(Page extract)
Segment Open
This can be done by exporting a mask value w/ the freq value, but was
cleaner when moved into the timesource.

read(): Rather then just giving the address of the register, the read
call allows for timesource specific logic. This lets us use jiffies as a
timesource, or in cases like the ACPI PM timesource, where the register
must be read 3 times in order to ensure a correct value is latched, we
can avoid having to include that logic into the generic code, so it does
not affect systems that do not use or have that timesource.

But I doubt I'll convince you with words, so let me work on it a bit and
see if I can code around your concerns and put you at ease. You've
brought up some good issues, and I'll definitely work to resolve them!

Thanks again!
-john


2004-09-03 01:48:38

by George Anzinger

[permalink] [raw]
Subject: Re: [RFC][PATCH] new timeofday core subsystem (v.A0)

john stultz wrote:
> All,
> This patch implements the architecture independent portion of the time
> of day subsystem. Included is timeofday.c (which includes all the time
> of day management and accessor functions), ntp.c (which includes the ntp
> scaling code, leap second processing, and ntp kernel state machine
> code), interface definition .h files, the example jiffies timesource
> (lowest common denominator time source, mainly for use as example code)
Segment Closed
(Required tasks)
1. Decide whether each statement agrees with the timeofday excerpt, answering yes or no and quoting the words that decide it.
(a) The register of the ACPI PM timesource has to be read three times to latch a correct value.
(b) The jiffies timesource is intended mainly for production use.
(c) George Anzinger's reply is dated 2004-09-03.
2. Rewrite the timeofday excerpt from "read(): Rather then" to "Thanks again!", putting "clocksource" wherever "timesource" appears.
3. According to the timeofday excerpt, what does timeofday.c include?
The records have no connection to the timeofday excerpt.

(Listed records)
Segment Open
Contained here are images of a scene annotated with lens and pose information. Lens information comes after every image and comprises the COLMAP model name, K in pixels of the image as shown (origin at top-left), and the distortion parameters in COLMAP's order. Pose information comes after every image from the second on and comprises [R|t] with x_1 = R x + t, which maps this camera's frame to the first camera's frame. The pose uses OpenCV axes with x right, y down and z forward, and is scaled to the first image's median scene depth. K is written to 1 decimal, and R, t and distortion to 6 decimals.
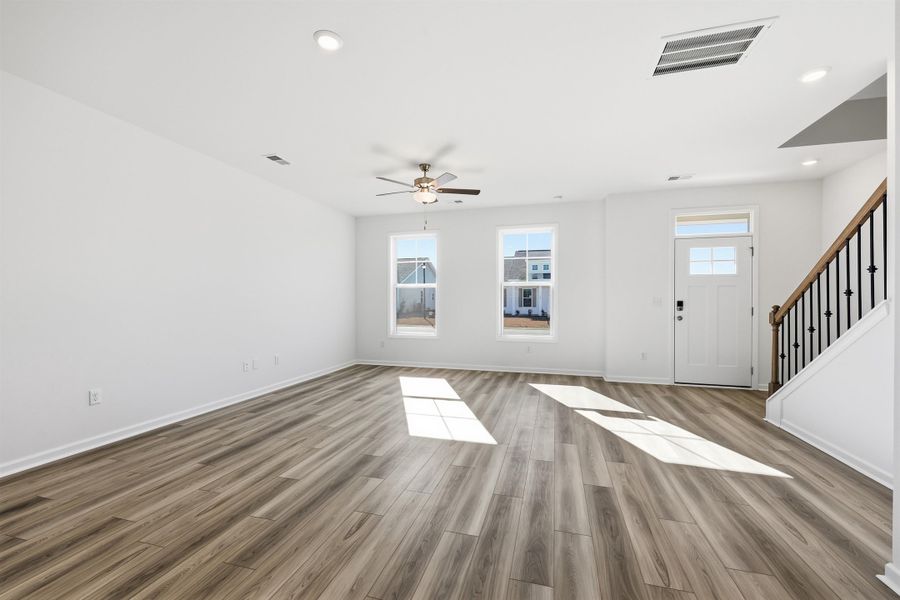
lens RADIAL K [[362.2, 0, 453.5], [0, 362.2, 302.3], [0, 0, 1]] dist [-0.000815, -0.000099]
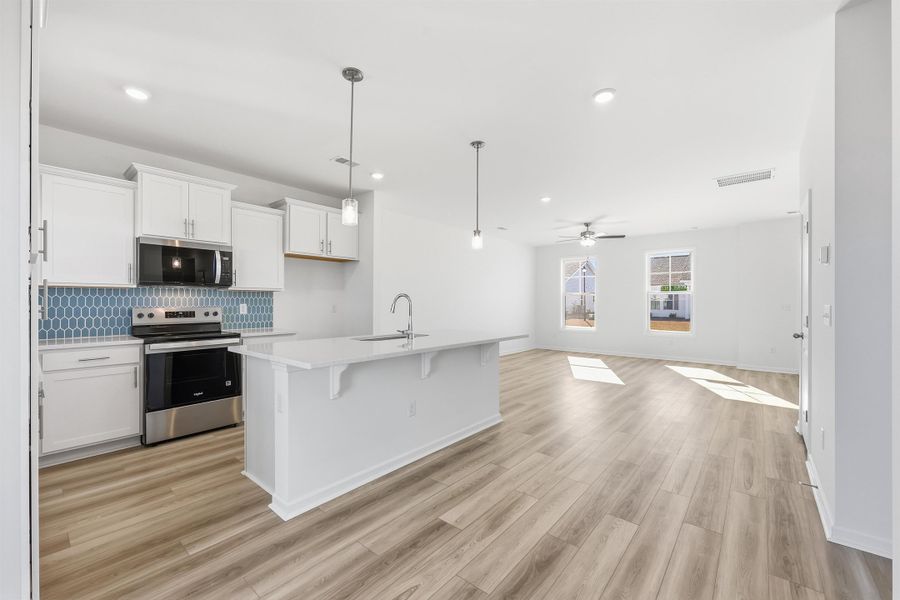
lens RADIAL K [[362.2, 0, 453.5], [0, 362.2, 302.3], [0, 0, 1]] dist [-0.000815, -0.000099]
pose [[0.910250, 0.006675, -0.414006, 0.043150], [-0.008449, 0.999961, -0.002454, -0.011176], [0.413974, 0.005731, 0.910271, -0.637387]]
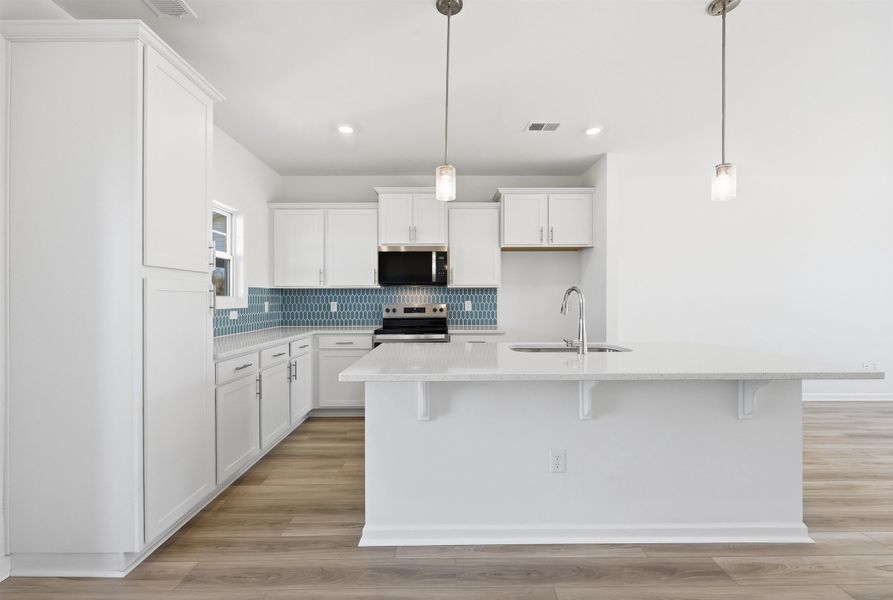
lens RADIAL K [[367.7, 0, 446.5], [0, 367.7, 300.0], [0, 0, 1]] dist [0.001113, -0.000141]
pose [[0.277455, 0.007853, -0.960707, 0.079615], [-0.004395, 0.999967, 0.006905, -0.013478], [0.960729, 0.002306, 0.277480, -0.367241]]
Segment Closed
Segment Open
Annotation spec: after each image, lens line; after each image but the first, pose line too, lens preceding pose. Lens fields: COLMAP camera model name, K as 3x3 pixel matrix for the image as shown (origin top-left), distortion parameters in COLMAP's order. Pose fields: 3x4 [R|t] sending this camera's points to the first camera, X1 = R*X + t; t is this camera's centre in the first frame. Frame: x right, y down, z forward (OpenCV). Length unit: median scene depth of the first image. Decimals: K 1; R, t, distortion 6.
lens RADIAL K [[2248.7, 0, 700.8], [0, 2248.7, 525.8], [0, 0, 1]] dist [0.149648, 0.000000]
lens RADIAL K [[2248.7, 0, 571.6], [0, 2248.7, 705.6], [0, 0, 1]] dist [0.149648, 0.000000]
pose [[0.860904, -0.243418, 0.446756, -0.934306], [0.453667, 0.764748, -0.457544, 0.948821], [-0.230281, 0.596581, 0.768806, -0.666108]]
Segment Closed
(Set of answers)
1.
(a) Yes: "must be read 3 times in order to ensure a correct value is latched"
(b) No: "mainly for use as example code"
(c) Yes: "2004-09-03 01:48:38"

2.
read(): Rather then just giving the address of the register, the read
call allows for clocksource specific logic. This lets us use jiffies as a
clocksource, or in cases like the ACPI PM clocksource, where the register
must be read 3 times in order to ensure a correct value is latched, we
can avoid having to include that logic into the generic code, so it does
not affect systems that do not use or have that clocksource.

But I doubt I'll convince you with words, so let me work on it a bit and
see if I can code around your concerns and put you at ease. You've
brought up some good issues, and I'll definitely work to resolve them!

Thanks again!

3. All the time of day management and accessor functions.